### 原文抜粋
##########

摘要ノート「資本論」(3)
資本論第一章 商品
第三節 価値形態または交換価値
商品は、使用価値または商品体の形態をとって・・・この世に生まれてくる。これが商品のありのままの現物形態である。だが、それらが商品であるのは、ただ、それらが二重なものであり、使用対象であると同時に価値の担い手であるからである。それゆえ、商品は、ただそれが二重形態、すなわち現物形態と価値形態とをもつかぎりでのみ、商品として現れるのであり、いいかえれば商品という形態をもつのである。
商品体の感覚的に粗雑な対象性とは正反対に商品の価値対象性には一分子も自然素材ははいっていない。それゆえ、ある一つの商品をどんなにいじりまわしてみても、価値物としては相変わらずつかまえようがないのである。とはいえ、諸商品は、ただそれらが人間労働という同じ社会的な単位の諸表現であるかぎりでのみ価値対象性をもっているのだということ、したがって商品の価値対象性は純粋に社会的だということを思い出すならば、価値対象性は商品と商品との社会的な関係のうちにしか現れないということもまたおのずから明らかである。
(ここでは)貨幣形態の生成を示すこと。諸商品の価値関係に含まれている価値表現の発展をその最も単純な最も目だたない姿から光りまばゆい貨幣形態にいたるまで追跡すること、である。
価値と交換価値との内面的なつながり、価値は本質であり、交換価値はその現象形態である。また最も簡単な価値形態の中に含まれる矛盾を原動力として発展し、貨幣形態に至る発展過程を明らかにする
A 単純な、個別的な、または偶然的な価値形態
物々交換に現れる価値形態
まず第一に、簡単な価値表現が相対的価値形態と等価形態という二つの要因の統一であること、つぎに第二に、簡単な価値表現の一つの要因である、相対的価値形態についてのべ、第三に、他の要因である等価形態についてのべ、最後第四に、二つの要因の統一としての簡単な価値形態の総体について吟味する。
X量の商品A=Y量の商品B
20エレのリンネル=一着の上着
一 価値表現の両極 相対的価値形態と等価形態
[63]
異種の商品AとB
商品Aは自分の価値を商品Bで表しており、商品Bはこの価値表現の材料として役だっている。
商品Aは、能動的な、商品Bは受動的な役割を演じている。
商品Aの価値は相対的価値として表される。いいかえれば、その商品は相対的価値形態にある。
商品Bは等価物として機能している。いいかえれば、その商品は等価形態にある。

##########

資本論の摘要のうち、「X量の商品A=Y量の商品B」から「商品Bは等価物として機能している。いいかえれば、その商品は等価形態にある。」までを、両端の語句も含めて一字一句違えずに書き写せ。 この後の項目は、資本論の摘要とは別の出典から取られたものである。

##########

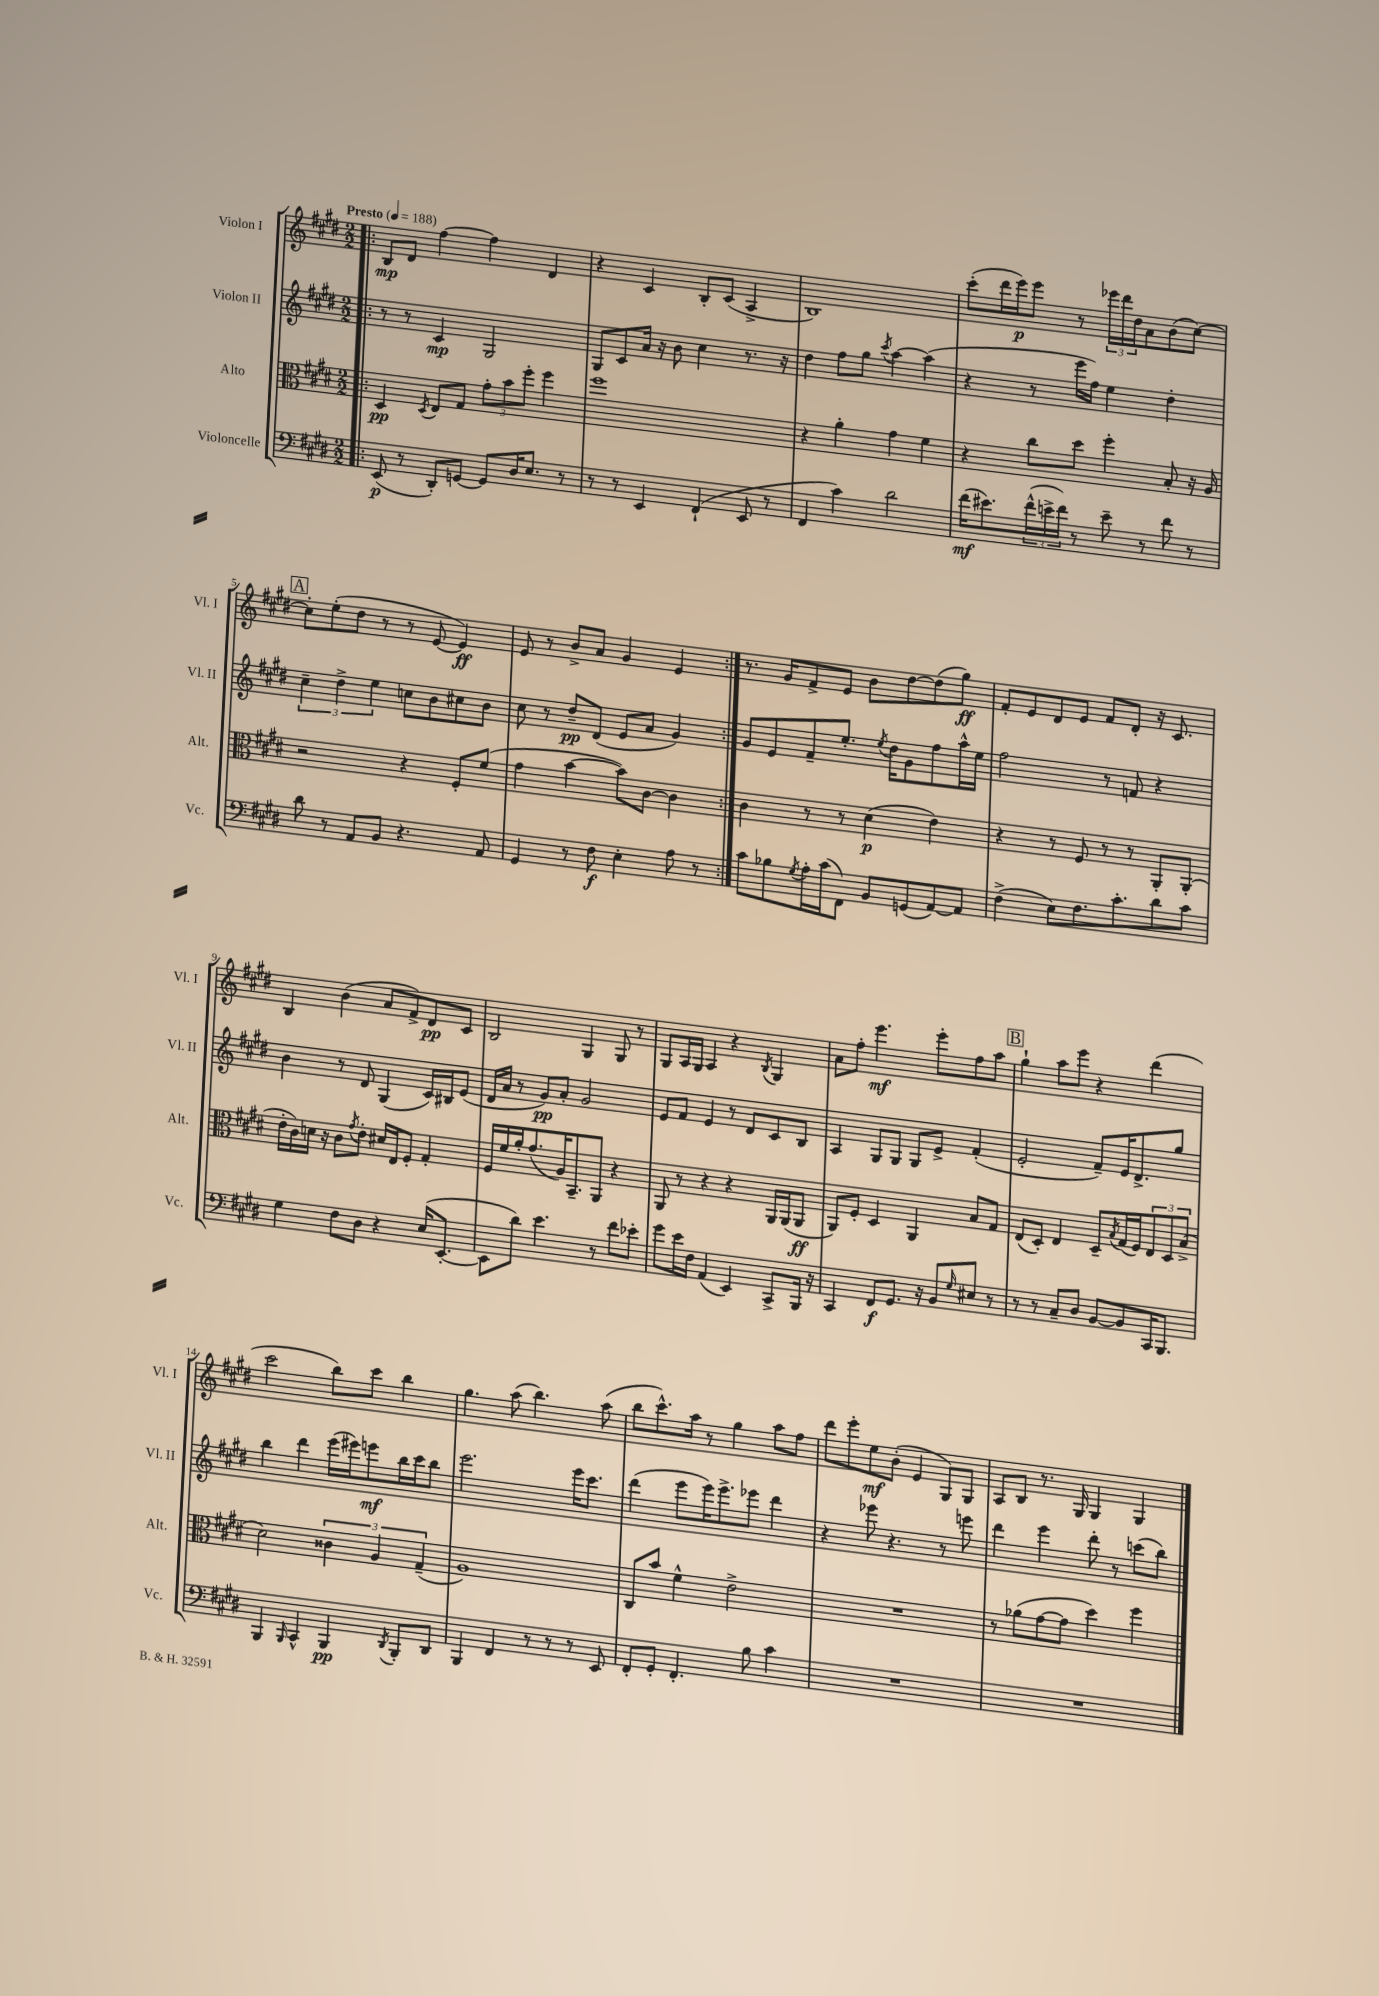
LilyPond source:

<<
\new StaffGroup <<
\new Staff = "s0" \with { instrumentName = "Violon I" shortInstrumentName = "Vl. I" } {
    \clef treble \key e \major \numericTimeSignature \time 2/2 \tempo "Presto" 4 = 188
    \repeat volta 2 { \bar ".|:" b8\mp dis'8 fis''4~ fis''4 dis'4 |
    r4 cis'4 b8-. cis'8( a4-> |
    b1) |
    cis'''8-.( dis'''16 e'''16\p) e'''8 r8 \tuplet 3/2 { ees'''16 dis'''16 dis''16 } a'8 b'8( cis''8~) |
    \mark \markup { \box "A" } cis''8-. e''8-.( dis''8 r8 r8 e'8~ e'4\ff) |
    e'8 r8 b'8-> a'8 gis'4 e'4 | }
    r8. gis'16 fis'8-> e'8 b'8 dis''8~ dis''8( gis''8\ff) |
    fis'8-. e'8 dis'8 e'8 fis'8 dis'8-. r16 cis'8. |
    b4 b'4( a'8 fis'8->) dis'8\pp cis'8 |
    b2 gis4 gis8 r8 |
    gis8 a16 gis16 a4 r4 \acciaccatura { b8 } gis4 |
    a'8 fis''8-. e'''4.\mf e'''8-. fis''8 a''8 |
    \mark \markup { \box "B" } gis''4-! a''8 e'''8 r4 dis'''4( |
    cis'''2 b''8) cis'''8 b''4 |
    gis''4. a''8( b''4.) a''8( |
    b''8 cis'''8.-^) a''16 r8 gis''4 a''8 fis''8 |
    dis'''8 e'''8-. e''8\mf b'8-.( e'4 gis8) gis8 |
    a8 b8 r8. gis16 gis4 gis4 \bar "|." |
}
\new Staff = "s1" \with { instrumentName = "Violon II" shortInstrumentName = "Vl. II" } {
    \clef treble \key e \major \numericTimeSignature \time 2/2
    \repeat volta 2 { \bar ".|:" r8 r8 cis'4\mp gis2 |
    gis8 cis'8 a'16 r16 b'8 cis''4 r8. r16 |
    dis''4 fis''8 gis''8 \acciaccatura { cis'''8 } a''4~ a''4( |
    r4 r8 e'''16 fis''16) e''4 dis''4-. |
    \mark \markup { \box "A" } \tuplet 3/2 { cis''4-- dis''4-> e''4 } c''8 b'8 cis''8 b'8 |
    cis''8 r8 dis''8--\pp dis'8( e'8 a'8 gis'4) | }
    gis'8 e'8 fis'8-- e''8.-. \acciaccatura { e''8 } dis''16 gis'8 fis''8 a''16-^ e''16 |
    fis''2 r8 f'8 r4 |
    b'4 r8 dis'8 gis4( cis'16) bis16 e'8( |
    dis'16 a'16 r8 gis'8\pp) a'8-. gis'2 |
    e'8 fis'8 e'4 r8 dis'8 cis'8 b8 |
    a4 gis8 gis8 gis8 e'8-> fis'4-.( |
    \mark \markup { \box "B" } e'2-. fis'8--) e'16 dis'8.-> gis''8 |
    b''4 dis'''4 e'''16( eis'''16) e'''8\mf b''16 cis'''16 b''8 |
    e'''2. e'''16 cis'''8. |
    dis'''4( e'''8 e'''16) e'''8.-> ees'''8 dis'''4 |
    r4 ees'''8 r4. r8 e'''8 |
    dis'''4 e'''4 dis'''8-. r8 c'''8( b''8) \bar "|." |
}
\new Staff = "s2" \with { instrumentName = "Alto" shortInstrumentName = "Alt." } {
    \clef alto \key e \major \numericTimeSignature \time 2/2
    \repeat volta 2 { \bar ".|:" dis4\pp \acciaccatura { dis8 } e8 gis8 \tuplet 3/2 { gis'8-. b'8 fis''8-. } fis''4 |
    fis''1 |
    r4 a'4-. gis'4 fis'4 |
    r4 cis''8 dis''8 fis''4-. b8-. r16 a16 |
    \mark \markup { \box "A" } r2 r4 fis8-. fis'8( |
    gis'4 b'4~ b'8) cis'8~ cis'4 | }
    cis'4 r8 r8 dis'4\p( e'4) |
    r4 r8 fis8 r8 r8 a,8-. a,8-.( |
    e'16-. cis'16) d'16 r16 cis'8 \acciaccatura { gis'8 } e'8-. dis'16 e16 fis8-. gis4-. |
    fis16 fis'16 a'16-. gis'8.( a16) b,8.-- a,8 r4 |
    a,8 r8 r4 r4 a,16 a,16( a,8\ff |
    a,8) fis8-. dis4 a,4 b8 gis8 |
    \mark \markup { \box "B" } e8( dis8-.) e4 dis8-- \acciaccatura { b8 } gis16( fis16) \tuplet 3/2 { e8 dis8 b8->( } |
    dis'2) \tuplet 3/2 { cisis'4 a4 gis4--( } |
    a1) |
    cis8 b'8 fis'4-^ e'2-> |
    R1 |
    r8 aes'8( gis'8~ gis'8 dis''4) fis''4 \bar "|." |
}
\new Staff = "s3" \with { instrumentName = "Violoncelle" shortInstrumentName = "Vc." } {
    \clef bass \key e \major \numericTimeSignature \time 2/2
    \repeat volta 2 { \bar ".|:" e,8\p( r8 dis,8-.) g,8~ g,8 dis16 e8. r8 |
    r8 r8 e,4 fis,4-!( e,8 r8 |
    fis,4 cis'4) dis'2 |
    fis'16\mf( eis'8.) \tuplet 3/2 { fis'16-^( e'16-> fis'16) } r8 e'8-- r8 fis'8 r8 |
    \mark \markup { \box "A" } dis'8 r8 a,8 b,8 r4. a,8 |
    gis,4 r8 fis8\f e4-. a8 r8 | }
    cis'8 bes8 \acciaccatura { gis8 } a16-. cis'16( fis,8) b,8 g,8( a,8~) a,8 |
    fis4->( e8) fis8. cis'8.-. dis'8 cis'8 |
    gis4 fis8 dis8 r4 e16( e,8.~-. |
    e,8 dis'8) e'4. r8 fis'8 ees'8-. |
    gis'8 e'16 fis16 a,4( e,4) cis,8-> b,,16 r16 |
    cis,4 fis,8\f gis,8. r16 b,8 \grace { gis16 } eis8 r8 |
    \mark \markup { \box "B" } r8 r8 cis8-- dis8 b,8~ b,8 cis,16 b,,8. |
    b,,4 \grace { b,,16 } cis,4-^ b,,4\pp \acciaccatura { dis,8 } b,,8-. dis,8 |
    b,,4 fis,4 r8 r8 r8 e,8 |
    fis,8-. gis,8-. fis,4.-. b8 cis'4 |
    R1 |
    R1 \bar "|." |
}
>>
>>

##########

### 解答
X量の商品A=Y量の商品B
20エレのリンネル=一着の上着
一 価値表現の両極 相対的価値形態と等価形態
[63]
異種の商品AとB
商品Aは自分の価値を商品Bで表しており、商品Bはこの価値表現の材料として役だっている。
商品Aは、能動的な、商品Bは受動的な役割を演じている。
商品Aの価値は相対的価値として表される。いいかえれば、その商品は相対的価値形態にある。
商品Bは等価物として機能している。いいかえれば、その商品は等価形態にある。